* Quoted passage:
---+---

I've introduced my local off-license and it's over friendly owner, Pete, in my previous post about the impact that merchandising has on replenishment. Being a small shopkeeper, Pete only has limited capital to invest in the business, so it needs to be highly targeted to where it adds most value. Pete still uses a pricing gun and an old fashioned till. It's obvious that this costs him a lot in time and effort, but it's his own time and he likes doing it so he carries on, the benefit isn't worth the investment.

This might seem a little old fashioned but in another way Pete is on the cutting edge of off-license retailing. Pete has just introduced the concept of off-license 2.0, social network retailing in beers, wines, spirits and confectionary. I mentioned before that the real purpose of the shop is to engage customers in conversation and Pete has now taken this to the next step by installing sofa's in his shop, near the checkout, to extend the social interaction both to customers and non-customers. Regular customers can now come in for a sit down and a chat whether they are buying anything or not.

It's hard to work out the impact on trade that this will have. I'm sure that the regulars now become even more regular and will often be tempted into impulse purchases when they'd no intention of buying. For others,me included, I'm less impressed with the innovation. Before the checkout process used to take 5 minutes and was a necessary evil. Now of course this can be extended as other people can chip into the conversation. Maybe the two balance out.

---+---

* Given entries:
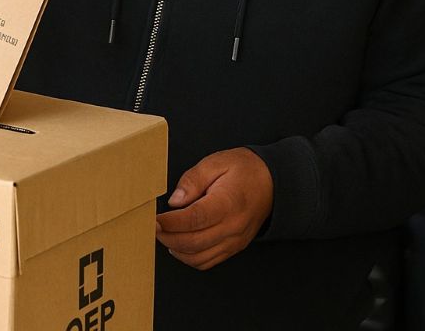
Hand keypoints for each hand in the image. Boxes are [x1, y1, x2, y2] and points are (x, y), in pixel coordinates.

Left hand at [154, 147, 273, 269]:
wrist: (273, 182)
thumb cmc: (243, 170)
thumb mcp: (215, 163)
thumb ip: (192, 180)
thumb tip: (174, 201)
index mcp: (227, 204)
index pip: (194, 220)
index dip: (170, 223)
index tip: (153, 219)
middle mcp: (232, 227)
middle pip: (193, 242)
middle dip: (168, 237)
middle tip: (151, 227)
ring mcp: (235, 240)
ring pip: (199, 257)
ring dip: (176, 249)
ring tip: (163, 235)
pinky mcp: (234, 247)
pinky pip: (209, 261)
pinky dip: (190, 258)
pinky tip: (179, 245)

---+---

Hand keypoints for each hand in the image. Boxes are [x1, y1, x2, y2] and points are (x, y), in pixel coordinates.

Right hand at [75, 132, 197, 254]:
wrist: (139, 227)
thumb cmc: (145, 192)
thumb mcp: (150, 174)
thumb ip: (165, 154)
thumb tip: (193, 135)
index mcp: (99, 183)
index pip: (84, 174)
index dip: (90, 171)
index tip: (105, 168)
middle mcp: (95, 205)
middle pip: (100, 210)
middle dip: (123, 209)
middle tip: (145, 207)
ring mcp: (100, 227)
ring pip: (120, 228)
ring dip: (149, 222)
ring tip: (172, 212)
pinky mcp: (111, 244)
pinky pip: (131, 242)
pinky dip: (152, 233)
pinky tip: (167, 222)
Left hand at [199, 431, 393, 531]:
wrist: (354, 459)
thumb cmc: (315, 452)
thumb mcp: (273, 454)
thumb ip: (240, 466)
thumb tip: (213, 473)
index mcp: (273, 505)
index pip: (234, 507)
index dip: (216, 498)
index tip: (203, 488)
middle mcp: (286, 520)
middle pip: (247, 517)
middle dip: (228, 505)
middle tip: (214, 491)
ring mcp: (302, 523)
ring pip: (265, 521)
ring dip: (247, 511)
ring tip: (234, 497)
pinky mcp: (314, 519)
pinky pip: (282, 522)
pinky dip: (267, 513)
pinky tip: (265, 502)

---+---

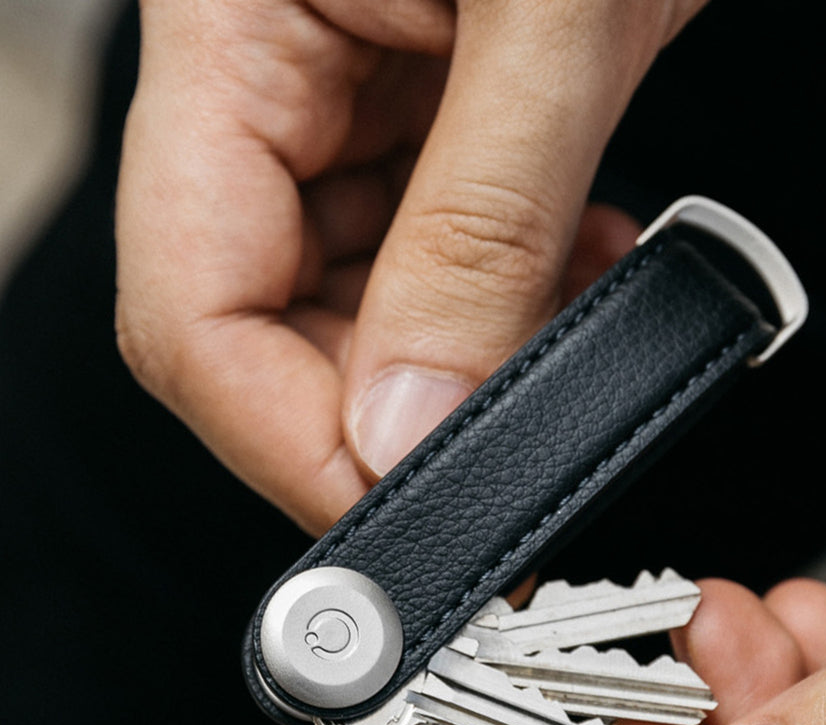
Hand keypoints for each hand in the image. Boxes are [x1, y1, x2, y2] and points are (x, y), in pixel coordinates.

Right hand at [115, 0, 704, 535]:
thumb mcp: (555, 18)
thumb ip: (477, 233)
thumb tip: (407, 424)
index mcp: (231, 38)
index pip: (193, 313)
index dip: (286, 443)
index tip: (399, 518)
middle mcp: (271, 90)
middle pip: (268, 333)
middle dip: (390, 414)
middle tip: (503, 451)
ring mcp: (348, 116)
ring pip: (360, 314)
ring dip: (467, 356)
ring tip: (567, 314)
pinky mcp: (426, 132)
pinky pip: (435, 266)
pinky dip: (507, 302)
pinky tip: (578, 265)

---+---

* Assignment: Copy out the entire post about Pete's off-license word for word. The records are separate from the post about Pete's off-license and unrelated to it.

* Result of this exercise:
I've introduced my local off-license and it's over friendly owner, Pete, in my previous post about the impact that merchandising has on replenishment. Being a small shopkeeper, Pete only has limited capital to invest in the business, so it needs to be highly targeted to where it adds most value. Pete still uses a pricing gun and an old fashioned till. It's obvious that this costs him a lot in time and effort, but it's his own time and he likes doing it so he carries on, the benefit isn't worth the investment.

This might seem a little old fashioned but in another way Pete is on the cutting edge of off-license retailing. Pete has just introduced the concept of off-license 2.0, social network retailing in beers, wines, spirits and confectionary. I mentioned before that the real purpose of the shop is to engage customers in conversation and Pete has now taken this to the next step by installing sofa's in his shop, near the checkout, to extend the social interaction both to customers and non-customers. Regular customers can now come in for a sit down and a chat whether they are buying anything or not.

It's hard to work out the impact on trade that this will have. I'm sure that the regulars now become even more regular and will often be tempted into impulse purchases when they'd no intention of buying. For others,me included, I'm less impressed with the innovation. Before the checkout process used to take 5 minutes and was a necessary evil. Now of course this can be extended as other people can chip into the conversation. Maybe the two balance out.